Después de preparar la carne de la cabra volvimos al refugio, donde comimos y aguardamos un par de horas a que la sierra se fuera desperezando. Los bancos de niebla aparecieron por el horizonte, y durante casi dos horas esta iba y venía continuamente, amenazando con echar al traste nuestro rececho vespertino.

En un momento dado, decidimos detenernos junto a unas rocas para descansar y esperar a que aclarase un poco. Poco a poco el viento fue empujándola lejos y pudimos ver con claridad todo el terreno. De esta manera, Rubén localizó un macho con un trofeo no muy grande que caminaba frente a nosotros en una pronunciada pendiente, a más de 400 metros. Después de valorarlo, nos indicó que era el macho que estábamos buscando: un ejemplar adulto ya, con la cuerna plenamente desarrollada, pero con una longitud escasa, por lo que podíamos considerarlo un selectivo de manual.

El macho montés que localizamos a 400 metros. © Israel Hernández

El animal nos observaba mosqueado y un tanto nervioso. Además, la tarde estaba cayendo y no quedaba mucha luz, por lo que intentar acercarnos a él a través del valle no parecía la mejor opción. Después de valorar las opciones, y confiado por el extraordinario disparo de la mañana, Edu se echó cuerpo a tierra y decidió intentar abatirlo antes de que se moviera y se perdiera entre las copas de los pinos.

El viento soplaba con bastante fuerza y hacía temblar el teleobjetivo de mi cámara, que aguardaba grabando a que mi compañero apretase el gatillo. Mientras tanto, el animal nos miraba con su cuerpo ligeramente girado, mostrándonos su pecho. Edu corrigió la torreta del Leupold para disparar a 400 metros y apretó el gatillo. El rugido del Ruger se extendió por todo el valle mientras la bala volaba en búsqueda de su objetivo. El impacto alcanzó al animal a la altura del pecho, aunque ligeramente desviado a la derecha: el fuerte viento la había desplazado. El macho pegó un salto acusando el impacto y emprendió la huida, visiblemente herido. Él se sumergió hasta en un mar de copas de pino y nosotros en uno de dudas. ¿Habría caído? La noche ya estaba encima y el ascenso hasta el lugar del disparo nos llevaría más de tres cuartos de hora, así que decidimos regresar a casa y dejar el cobro para el día siguiente.

Trabajo requerido >>
Resume en dos oraciones el relato sobre el rececho del macho montés.

Fragmentos de datos
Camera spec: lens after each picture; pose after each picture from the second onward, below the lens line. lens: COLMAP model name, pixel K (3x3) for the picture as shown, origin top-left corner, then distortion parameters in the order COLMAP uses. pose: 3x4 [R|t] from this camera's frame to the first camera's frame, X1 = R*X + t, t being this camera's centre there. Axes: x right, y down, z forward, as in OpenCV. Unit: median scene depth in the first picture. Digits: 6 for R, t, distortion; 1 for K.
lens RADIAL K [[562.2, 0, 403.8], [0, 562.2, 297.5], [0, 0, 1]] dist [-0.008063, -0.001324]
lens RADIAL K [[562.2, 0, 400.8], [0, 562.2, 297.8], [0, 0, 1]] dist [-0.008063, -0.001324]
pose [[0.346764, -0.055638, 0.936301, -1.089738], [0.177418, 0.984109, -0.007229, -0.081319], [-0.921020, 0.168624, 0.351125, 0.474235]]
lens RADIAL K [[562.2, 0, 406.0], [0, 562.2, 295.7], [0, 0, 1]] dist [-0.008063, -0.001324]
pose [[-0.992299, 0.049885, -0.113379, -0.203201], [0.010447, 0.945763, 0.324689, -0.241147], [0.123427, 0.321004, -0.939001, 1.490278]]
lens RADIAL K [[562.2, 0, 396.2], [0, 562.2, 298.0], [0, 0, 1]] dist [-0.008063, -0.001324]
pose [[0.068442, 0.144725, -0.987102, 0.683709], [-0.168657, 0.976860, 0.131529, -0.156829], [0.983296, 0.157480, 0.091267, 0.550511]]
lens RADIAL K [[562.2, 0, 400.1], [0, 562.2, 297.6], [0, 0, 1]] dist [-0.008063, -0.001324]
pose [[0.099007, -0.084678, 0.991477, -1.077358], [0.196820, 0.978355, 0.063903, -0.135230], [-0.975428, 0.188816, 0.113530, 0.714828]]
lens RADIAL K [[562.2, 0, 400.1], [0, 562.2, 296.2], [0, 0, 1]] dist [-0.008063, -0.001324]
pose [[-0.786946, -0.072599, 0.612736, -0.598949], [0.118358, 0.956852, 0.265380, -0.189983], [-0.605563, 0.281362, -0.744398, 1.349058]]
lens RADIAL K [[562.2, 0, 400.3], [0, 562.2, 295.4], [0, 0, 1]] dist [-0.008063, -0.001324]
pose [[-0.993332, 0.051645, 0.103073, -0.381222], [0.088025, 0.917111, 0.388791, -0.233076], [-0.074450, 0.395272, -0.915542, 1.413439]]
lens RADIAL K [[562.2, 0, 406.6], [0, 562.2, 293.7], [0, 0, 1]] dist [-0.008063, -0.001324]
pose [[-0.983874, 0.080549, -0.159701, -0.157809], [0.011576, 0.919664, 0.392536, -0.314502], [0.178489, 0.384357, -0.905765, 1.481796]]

Solución >>
Después de que el viento alejara la niebla, Rubén localizó a más de 400 metros un macho adulto de cuerna corta, un selectivo de manual, y Edu se echó cuerpo a tierra para abatirlo antes de que se perdiera entre los pinos. La bala, desplazada por el fuerte viento, lo alcanzó en el pecho ligeramente a la derecha, el animal huyó visiblemente herido y, con la noche encima, decidieron regresar a casa y dejar el cobro para el día siguiente.